Yup, what Jony said

In a recent interview with TIME magazine, Apple’s legendary head of design Jony Ive was quoted as saying this, when it comes to designing a new product: 

Objects and their manufacture are inseparable. You understand a product if you understand how it’s made. I want to know what things are for, how they work, what they can or should be made of, before I even begin to think what they should look like.

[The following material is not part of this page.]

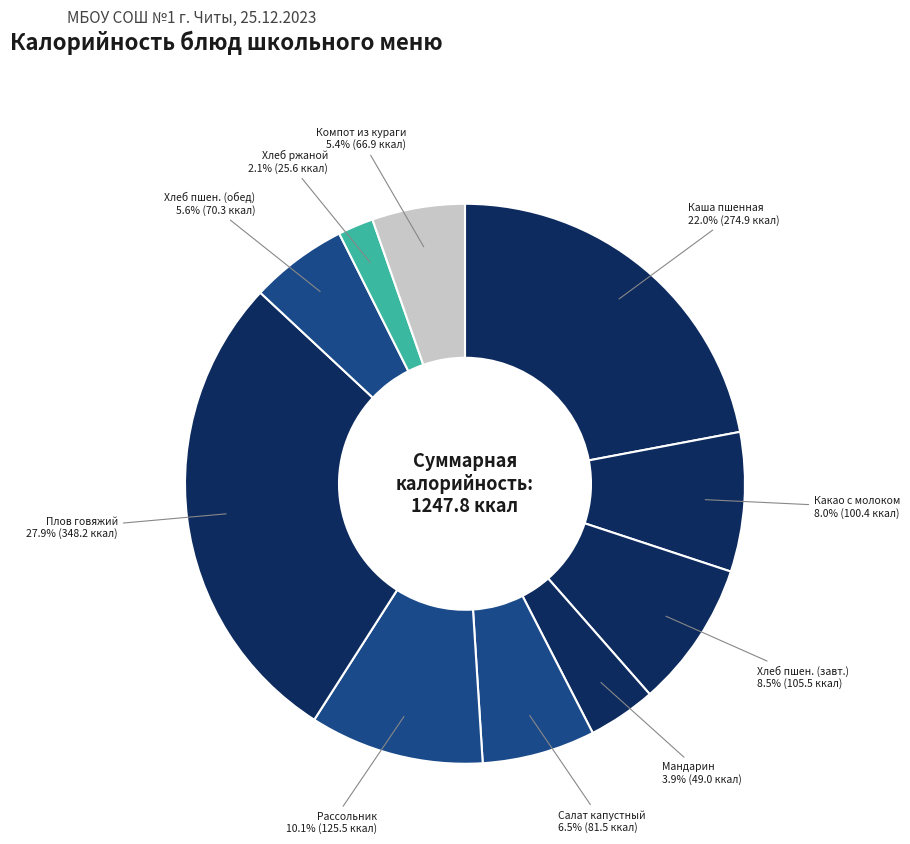

How many slices are in this pie chart?

10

Exactly. This statement wholly captures my design attitude as I insert myself into a start-up context as the main, and—for now—solo designer. For me to be a successful designer impacting the product (a web-based SaaS application for IT Admins) in a significant way, I can’t simply jump to visual styles to beautify—as tempting as it may be! I’ve got to fundamentally understand the product purpose (why it exists and for whom it provides value), the product mechanics (how it all works, as a Big Data analytics tool for IT Datacenters) which means diving into some fairly demanding technical concepts around datacenter operations, and the product manufacture—indeed, how it all gets coded up! What is the actual code construction process in terms of tools used and frameworks applied, for the front-end (like angular.js or CSS3) and back-end (leveraging AWS servers). The more complete my understanding of the product, then the more effective and influential I can be as a designer shaping a bonafide experience that respects the product’s essence. And then…I can amplify the product to the next level via beautiful and rigorous design. Designing a software experience implies knowing how it’s constructed, to have maximum impact.